Antioxidant (Health Benefits)
Definition: Antioxidants (sometimes called “free-radical scavengers”) are compounds that inhibit oxidation. Oxidation is a chemical reaction that can produce free radicals, thereby leading to chain reactions that may damage the cells of organisms. It can prevent or slow damage to cells caused by free radicals, unstable molecules that the body produces as a reaction to environmental and other pressures.
Antioxidants such as thiols or ascorbic acid (vitamin C) terminate these chain reactions. To balance the oxidative state, plants and animals maintain complex systems of overlapping antioxidants, such as glutathione and enzymes (e.g., catalase and superoxide dismutase), produced internally, or the dietary antioxidants vitamin C, and vitamin E.
The sources of antioxidants can be natural or artificial. Certain plant-based foods are thought to be rich in antioxidants. Plant-based antioxidants are a kind of phytonutrient or plant-based nutrient. The body also produces some antioxidants, known as endogenous antioxidants. Antioxidants that come from outside the body are called exogenous.
The term “antioxidant” is mostly used for two entirely different groups of substances: industrial chemicals that are added to products to prevent oxidation, and naturally occurring compounds that are present in foods and tissue. The former, industrial antioxidants have diverse uses: acting as preservatives in food and cosmetics, and being oxidation-inhibitors in fuels.
There is a huge variety of different antioxidants found in foods. They can be broadly categorized into two groups, water-soluble and fat-soluble antioxidants.
Here is a list of a few important dietary antioxidants:
- Vitamin C: One of the most important water-soluble antioxidants and an essential dietary nutrient.
- Vitamin E: The main fat-soluble antioxidant that plays a critical role in protecting cell membranes against oxidative damage.
- Flavonoids: A large group of antioxidants found in plant foods. They have many beneficial health effects.
Importantly, antioxidant dietary supplements have not yet been shown to improve health in humans, or to be effective at preventing disease. Additionally, supplementations with selenium or vitamin E do not reduce the risk of cardiovascular disease.
Health Benefits of Antioxidant: Antioxidants come up frequently in discussions about good health and preventing diseases. These powerful substances, which mostly come from the fresh fruits and vegetables we eat, prohibit (and in some cases even prevent), the oxidation of other molecules in the body. The benefits of antioxidants are very important to good health because if free radicals are left unchallenged, they can cause a wide range of illnesses and chronic diseases.

# # #

● TASK INSTRUCTIONS:
**a.** Answer these questions using the text on antioxidants.
(i) What are antioxidants that the body produces called?
(ii) Which antioxidant is described as the main fat-soluble one?
(iii) What two uses are given for industrial antioxidants?
**b.** Write the next part of the text on antioxidants, picking up after its final sentence.
The material that follows this text is separate from it.

● AVAILABLE DATA:
# # #

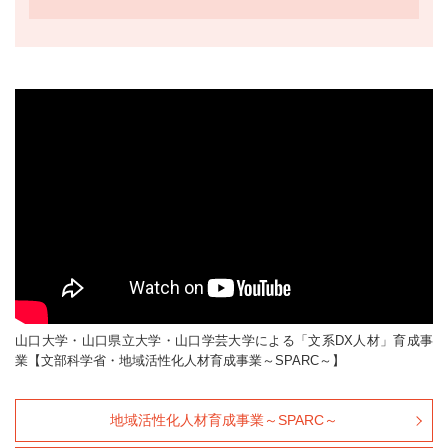
山口大学・山口県立大学・山口学芸大学による「文系DX人材」育成事
業【文部科学省・地域活性化人材育成事業～SPARC～】
地域活性化人材育成事業～SPARC～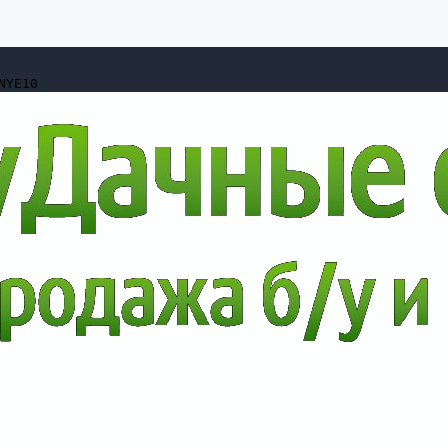
NYE10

# # #

● EXPECTED RESPONSES:
**a.**
(i) Endogenous antioxidants.
(ii) Vitamin E.
(iii) They act as preservatives in food and cosmetics, and as oxidation-inhibitors in fuels.

**b.**
Antioxidants can protect against the cell damage that free radicals cause, known as oxidative stress. Activities and processes that can lead to oxidative stress include:
- mitochondrial activity
- excessive exercise
- tissue trauma, due to inflammation and injury
- ischemia and reperfusion damage
- consumption of certain foods, especially refined and processed foods, trans fats, artificial sweeteners, and certain dyes and additives
- environmental pollution
- exposure to chemicals, such as pesticides and drugs, including chemotherapy
- industrial solvents
Although certain levels of antioxidant vitamins in the diet are required for good health, there is still considerable debate on whether antioxidant-rich foods or supplements have anti-disease activity. Moreover, if they are actually beneficial, it is unknown which antioxidants are health-promoting in the diet and in what amounts beyond typical dietary intake. Dietary antioxidants have been investigated for potential effects on neurodegenerative diseases such as Alzheimer’s disease, Parkinson’s disease, and amyotrophic lateral sclerosis, these studies have been inconclusive.
There is a wide range of antioxidants found in nature, and because they are so varied, different antioxidants provide benefits to different parts of the body.
Antioxidants act as a radical scavenger, hydrogen donor, electron donor, peroxide decomposer, singlet oxygen quencher, an enzyme inhibitor, synergist, and metal-chelating agents.”
Other research has indicated that antioxidant supplements may help reduce vision loss due to age-related macular degeneration in older people.